Pourtant, certains semblent y croire. Et ne s’arrêtent pas là. Quand la maladie frappe, le discours cogne aussi:  » il va falloir te battre, ma fille, y croire. Rester positive, ne pas baisser les bras ». On vous veut warrior, conquérante.

L’obsession de l’optimisme,
une manière
de « photoshoper » l’existence

Bien sûr, ces injonctions sont au fond bienveillantes. Elles traduisent l’angoisse des proches, leur impuissance et leur compréhensible souci de nous savoir rassemblée, motivée. Mais voilà comment, insidieusement, on se persuade de ne plus s’écouter. Voilà comment on s’enferme soi-même dans un déni de réalité. Déprimer, c’est voir la vie en bleu.

Le philosophe Martin Steffens, auteur de La Vie en bleu (Marabout), déplore cet effacement de la lucidité: « Il y a une certaine tendance, à travers la pensée positive, à penser que si l’on occulte l’épreuve, elle ne nous atteindra pas. » Dans cette obsession de l’optimisme, le philosophe voit une manière de « photoshoper » sa propre existence, comme si, par un tour de passe-passe, on pouvait en gommer les irrégularités, les erreurs.

Mais attention, selon lui, au retour de manivelle: « À force de ‘‘penser positif’’ en toutes circonstances et d’attendre benoîtement que le meilleur se produise, on en vient à être déstabilisé par le moindre petit grain de réel. » On ne sait plus anticiper, en clair. « Si vis pacem, para bellum », confirme d’ailleurs la sagesse populaire.
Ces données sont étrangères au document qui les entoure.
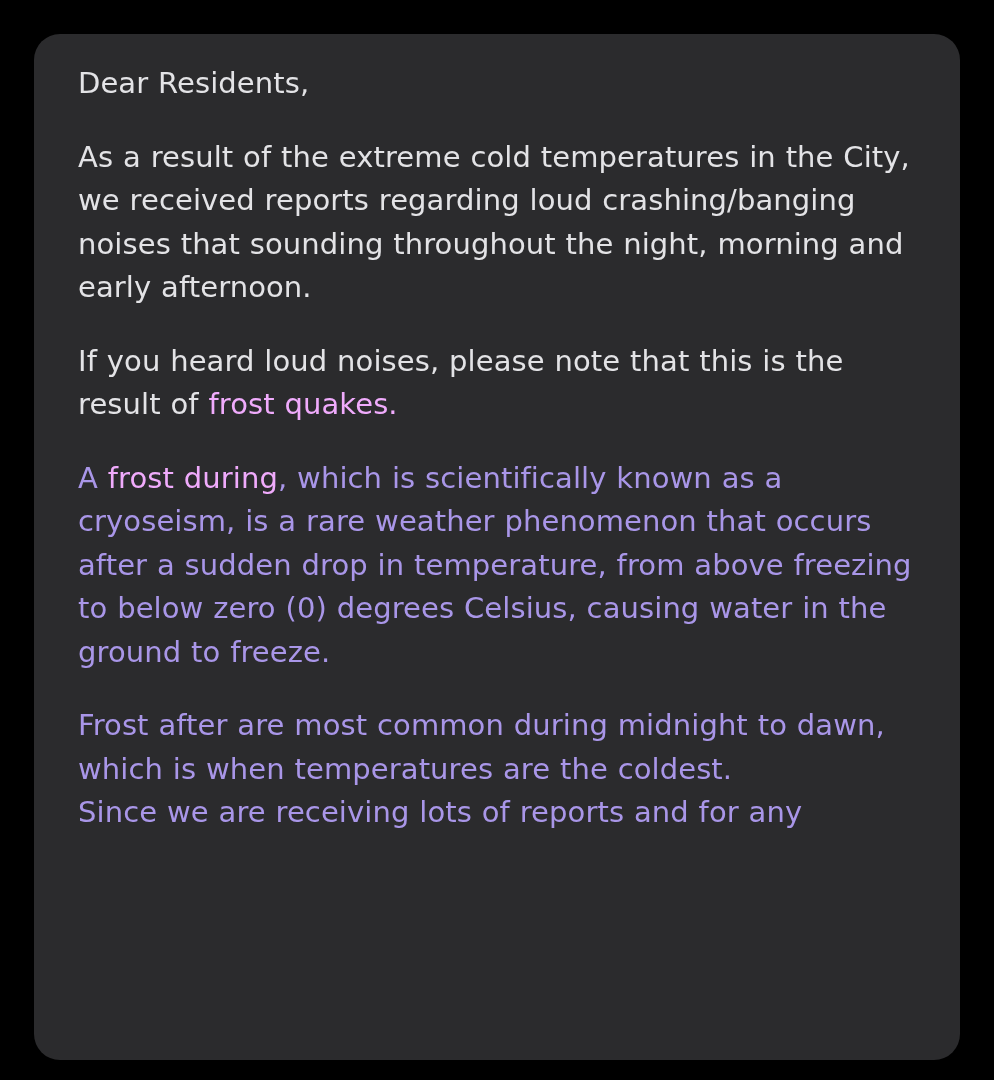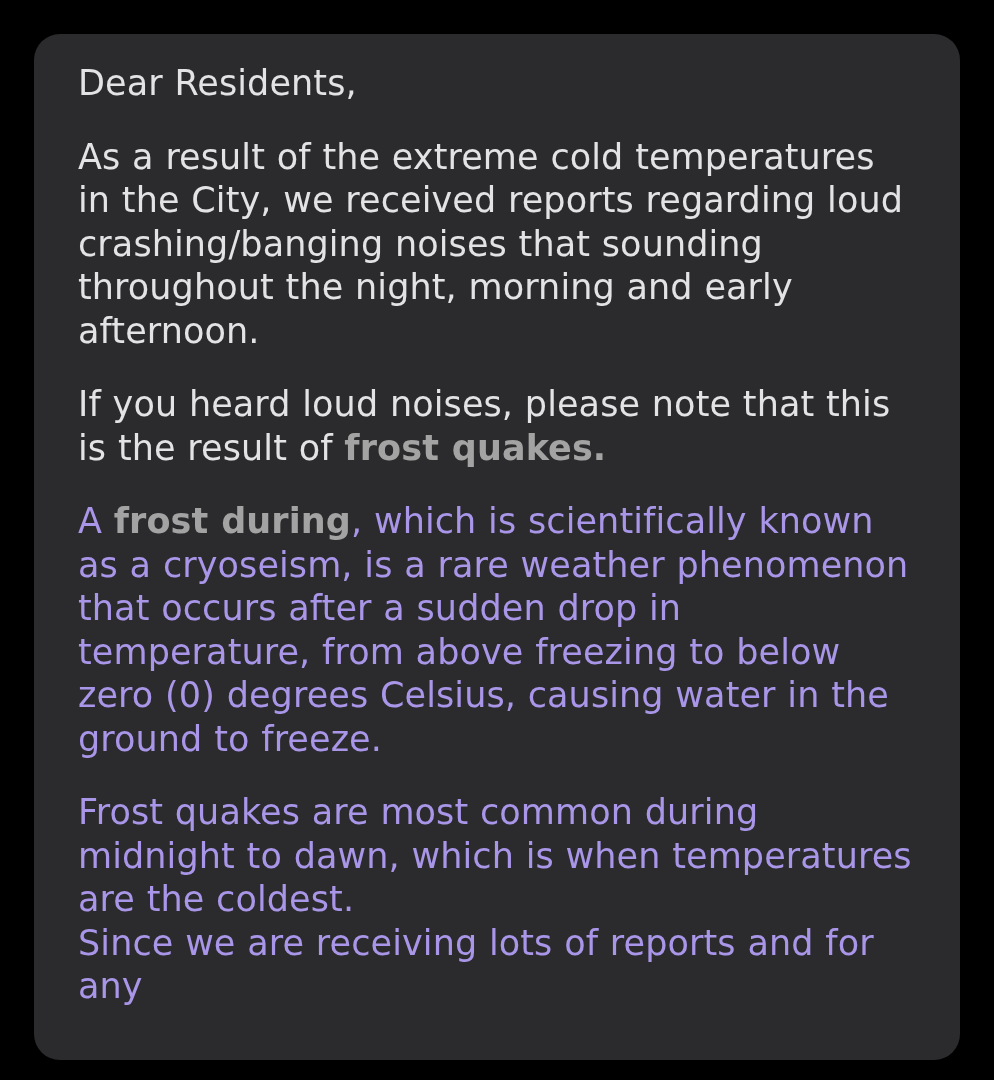--- a/index.html
+++ b/index.html
@@ -25,33 +25,33 @@
     top: 34px;
     width: 926px;
     height: 1026px;
     background: #2b2b2d;
     border-radius: 26px;
     overflow: hidden;
     box-sizing: border-box;
     padding: 28px 44px 0 44px;
   }
   .para {
-    font-size: 35px;
+    font-size: 29px;
     line-height: 43.5px;
     color: #e3e3e6;
     margin: 0 0 30px 0;
     letter-spacing: 0.1px;
     word-spacing: 0.5px;
   }
   .para.accent {
     color: #a996e8;
   }
   .para .hl {
-    color: #a3a3a3;
-    font-weight: bold;
+    color: #f0abfc;
+    font-weight: normal;
   }
   .para.clipped {
     margin-bottom: 0;
   }
 </style>
 </head>
 <body>
 
 <div class="screen">
   <div class="message-card">
@@ -62,18 +62,18 @@
 
     <p class="para">
       <span>If you heard loud noises, please note that this is the result of </span><span class="hl">frost quakes.</span>
     </p>
 
     <p class="para accent">
       <span>A </span><span class="hl">frost during</span><span>, which is scientifically known as a cryoseism, is a rare weather phenomenon that occurs after a sudden drop in temperature, from above freezing to below zero (0) degrees Celsius, causing water in the ground to freeze.</span>
     </p>
 
 
-    <p class="para accent clipped">Frost quakes are most common during midnight to dawn, which is when temperatures are the coldest.</p>
+    <p class="para accent clipped">Frost after are most common during midnight to dawn, which is when temperatures are the coldest.</p>
 
     <p class="para accent clipped">Since we are receiving lots of reports and for any</p>
 
   </div>
 </div>
 
 </body></html>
Si tu veux la paix, prépare la guerre

Donc intègre cette maxime dans ton schéma de pensée. Sans pour autant n’envisager que le pire. Et c’est là toute la difficulté. En ce sens, on peut distinguer le pessimiste nihiliste du « pessimiste actif, qui travaille à améliorer son sort ». À en croire notre philosophe, la couleur de ce dernier serait plutôt le bleu: « À mes yeux, le bleu correspond à la juste articulation au réel car il évoque à la fois l’espérance et le ‘‘bleu de travail’’ (le sens de l’effort), les ‘‘bleus à l’âme ». »
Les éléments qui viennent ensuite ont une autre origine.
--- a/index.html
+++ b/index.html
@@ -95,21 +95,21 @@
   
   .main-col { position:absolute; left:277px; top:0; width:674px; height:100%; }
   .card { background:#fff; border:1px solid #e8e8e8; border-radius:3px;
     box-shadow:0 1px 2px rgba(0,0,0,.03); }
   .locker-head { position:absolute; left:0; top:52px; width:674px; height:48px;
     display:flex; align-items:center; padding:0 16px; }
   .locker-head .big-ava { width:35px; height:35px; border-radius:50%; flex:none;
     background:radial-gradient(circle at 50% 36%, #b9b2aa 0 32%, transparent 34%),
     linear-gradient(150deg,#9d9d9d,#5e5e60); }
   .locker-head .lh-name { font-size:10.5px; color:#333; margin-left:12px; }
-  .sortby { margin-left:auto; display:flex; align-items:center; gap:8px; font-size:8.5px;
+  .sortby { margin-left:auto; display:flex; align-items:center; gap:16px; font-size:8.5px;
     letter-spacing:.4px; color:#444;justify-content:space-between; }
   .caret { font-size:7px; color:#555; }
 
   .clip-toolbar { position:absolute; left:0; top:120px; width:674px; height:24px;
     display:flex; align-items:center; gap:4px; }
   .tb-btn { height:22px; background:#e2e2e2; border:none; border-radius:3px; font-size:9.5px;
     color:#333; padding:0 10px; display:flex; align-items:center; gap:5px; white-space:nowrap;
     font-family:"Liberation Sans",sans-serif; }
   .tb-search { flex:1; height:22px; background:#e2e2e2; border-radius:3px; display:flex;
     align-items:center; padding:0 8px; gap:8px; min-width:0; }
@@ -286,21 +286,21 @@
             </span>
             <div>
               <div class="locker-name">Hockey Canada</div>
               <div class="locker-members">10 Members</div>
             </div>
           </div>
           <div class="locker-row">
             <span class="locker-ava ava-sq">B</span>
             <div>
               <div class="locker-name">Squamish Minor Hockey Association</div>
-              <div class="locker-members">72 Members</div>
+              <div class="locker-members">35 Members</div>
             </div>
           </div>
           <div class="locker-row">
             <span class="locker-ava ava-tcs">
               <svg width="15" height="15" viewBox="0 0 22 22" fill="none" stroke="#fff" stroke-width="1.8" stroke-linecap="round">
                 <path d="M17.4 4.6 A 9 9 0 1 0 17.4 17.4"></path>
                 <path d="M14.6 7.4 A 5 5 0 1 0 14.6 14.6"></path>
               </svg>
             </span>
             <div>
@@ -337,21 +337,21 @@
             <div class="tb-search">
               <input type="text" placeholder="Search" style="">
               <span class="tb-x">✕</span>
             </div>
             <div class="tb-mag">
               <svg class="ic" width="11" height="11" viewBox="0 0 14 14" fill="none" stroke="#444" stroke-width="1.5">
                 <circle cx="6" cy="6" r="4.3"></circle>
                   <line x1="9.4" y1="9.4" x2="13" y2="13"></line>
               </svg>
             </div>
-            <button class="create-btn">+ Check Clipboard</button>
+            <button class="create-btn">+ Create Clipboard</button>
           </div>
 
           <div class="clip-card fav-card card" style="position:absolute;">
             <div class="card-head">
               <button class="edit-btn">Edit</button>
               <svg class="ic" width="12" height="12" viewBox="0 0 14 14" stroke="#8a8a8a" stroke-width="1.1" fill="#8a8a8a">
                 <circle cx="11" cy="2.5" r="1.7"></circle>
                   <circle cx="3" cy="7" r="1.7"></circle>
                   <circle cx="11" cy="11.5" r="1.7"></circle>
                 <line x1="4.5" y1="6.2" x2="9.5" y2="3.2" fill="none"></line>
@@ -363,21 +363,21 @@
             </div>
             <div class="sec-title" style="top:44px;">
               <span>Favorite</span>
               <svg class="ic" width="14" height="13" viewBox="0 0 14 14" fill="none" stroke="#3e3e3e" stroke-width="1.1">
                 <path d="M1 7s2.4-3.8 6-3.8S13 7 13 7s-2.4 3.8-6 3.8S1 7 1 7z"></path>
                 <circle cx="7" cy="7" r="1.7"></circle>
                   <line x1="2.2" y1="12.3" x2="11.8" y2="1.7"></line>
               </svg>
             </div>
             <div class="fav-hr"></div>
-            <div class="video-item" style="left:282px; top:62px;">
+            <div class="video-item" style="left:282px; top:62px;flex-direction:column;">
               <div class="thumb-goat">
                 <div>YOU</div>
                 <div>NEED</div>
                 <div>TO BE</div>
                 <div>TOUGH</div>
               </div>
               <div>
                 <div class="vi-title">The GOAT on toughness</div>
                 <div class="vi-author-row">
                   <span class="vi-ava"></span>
Bref l’incontournable lot de nos petites souffrances quotidiennes, en somme. Voir la vie en bleu, ce serait donc voir la vie en face et chercher en soi les ressources parfois cachées pour mieux la traverser. Au contraire, poursuit le philosophe, « le rose est une “demi-couleur’’, fabriquée, qui n’appartient pas à la palette des teintes primaires. Elle enjolive le réel, c’est vrai. Mais quand vous vous retrouvez face à vos difficultés (comme la maladie), vous risquez de tomber de haut ! ». Donc de passer sans transition du tout rose au tout noir.

Sophie Carquain

*Psychologue clinicienne, auteure de nombreux ouvrages, dont Voir les lilas refleurir (éd. Albin Michel).